Lizzie Bisley, Back Issues: Rita Angus – a Palmerston North painter returns home for the summer, 13 January 2024
Lizzie Bisley is Te Papa’s curator of modern art.
This summer an exhibition of Rita Angus’s work is being shown at Te Manawa.
Angus was one of New Zealand’s most important 20th-century painters.
An artist of intense technical skill, she used her work to imagine different ways of being – in New Zealand society, as a woman, and as a human in the natural world.
Place was important to Angus throughout her life. She often returned to the same landscapes to paint, and always used the places where she lived as a subject.
It is fitting to have her paintings on display in Palmerston North, as this is where Angus spent her childhood, and where her life as an artist began.
Angus was born in Hastings in 1908 to Ethel and William Angus.
Her parents had met and married in Palmerston North the year before – at the time William was working as a carpenter and Ethel was visiting from Tasmania.
After a short period in Hawke’s Bay, the young family returned to Palmerston North when Angus was 3 weeks old. She spent the rest of her childhood there, the oldest of seven siblings.
As Angus’ biographer Jill Trevelyan has described, Palmerston North was the place where her artistic talent began to flourish.
As a child at Terrace End Primary School, she showed a natural skill for drawing.
Angus later wrote: “About this time I knew I was going to be a painter of people … my Father had taught me as a child, that whatever I wanted to make of my life, I must do so, and not waste time talking about it”.
This remarkable drive and ambition stood the young artist in good stead, and Angus’ artistic training continued in 1922 when she enrolled at the newly-established Palmerston North Girls’ High School.
The school gave her an excellent education, including strong grounding in music and dance. Her teachers encouraged her artistic work and Angus began to win local prizes for drawing.
After she finished high school in 1926, Angus moved south to study at the Canterbury College School of Art.
In the 1930s and 1940s Ōtautahi Christchurch was Aotearoa’s leading cultural centre – full of musicians, writers, publishers and painters who were exploring new ideas about contemporary art.
Angus enthusiastically joined this world, exhibiting with an influential co-operative of young Christchurch artists called The Group.
Edna Angus was the first woman in the East Coast Aero Club to hold a pilot’s licence, and The Aviatrix shows her in a leather flying cap and goggles.
The choice of subject is significant – by 1933 Angus was a committed feminist, and she wanted to make paintings that reflected this.
In Angus’ portrait, the aviatrix meets the viewer’s gaze straight on, conveying the power and possibility of life as a modern woman.
The late 1930s were a heightened time for Angus and her friends, many of whom were pacifists horrified by the growing threat of war in Europe (World War II began in 1939).
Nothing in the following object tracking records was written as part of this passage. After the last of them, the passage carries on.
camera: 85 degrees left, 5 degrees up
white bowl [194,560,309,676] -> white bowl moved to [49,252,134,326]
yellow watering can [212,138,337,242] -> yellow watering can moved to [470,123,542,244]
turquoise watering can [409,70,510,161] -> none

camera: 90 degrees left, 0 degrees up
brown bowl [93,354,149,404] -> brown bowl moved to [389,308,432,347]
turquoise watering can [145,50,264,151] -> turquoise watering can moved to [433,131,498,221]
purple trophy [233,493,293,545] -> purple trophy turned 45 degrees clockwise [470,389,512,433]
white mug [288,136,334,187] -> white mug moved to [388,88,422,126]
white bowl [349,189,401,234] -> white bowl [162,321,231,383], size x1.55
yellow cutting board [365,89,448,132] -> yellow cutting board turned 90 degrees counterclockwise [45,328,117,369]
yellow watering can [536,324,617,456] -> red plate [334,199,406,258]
In this period, Angus increasingly used her paintings to spread a message of peace.
Her 1938 self-portrait Cleopatra is a wonderful, sharp example of self-portrait, in which she presented herself as a contemporary version of the Ancient Egyptian queen.
The years immediately after the end of war were a particularly prolific period for Angus.
During this time she produced her ‘Goddess’ paintings – works that imagined the possibility of a peaceful future, led by women, in the Pacific.
All three of these works show women in communion with the natural world.
In Rutu, the goddess figure is haloed by the sun, surrounded by verdant plants, with the Pacific Ocean stretching out behind her.
Angus was staying with her parents on the Kāpiti Coast when she began this painting – the sea and plant life are inspired by the landscapes of the West Coast, which would have been deeply familiar from childhood summers spent on Foxton Beach.
Angus had a remarkable, single-minded dedication to the craft and work of painting. Throughout her life she continued to hone her technical skill, while constantly exploring new subjects and ideas.
Angus continued to experiment boldly with her work, often turning to the city’s landscapes as subjects for her painting.
In the last years of her life, Angus was living in a cottage in Wellington’s inner-city suburb of Thorndon.
The new motorway was being built almost in her backyard, and Angus was horrified to see graves in the historic Bolton Street Cemetery being disinterred to make way for the road.
She began to sketch and paint the gravestones, in protest at this act of destruction.
The last painting Angus finished, titled Flight, shows a group of gravestones sitting on Wellington’s Mākara Beach.
The work is a composite of many of the places Angus had been painting over the previous years – fishing boats from Island Bay bob in the sea, and a stone dove from the cemetery flies through the sky.
It highlights her unique vision within 20th century New Zealand art.
The paintings referenced in this article are on display at Te Manawa Museum as part of the exhibition Rita Angus: He Ringatoi Hou o Aotearoa / New Zealand Modernist. On until February 6, free entry.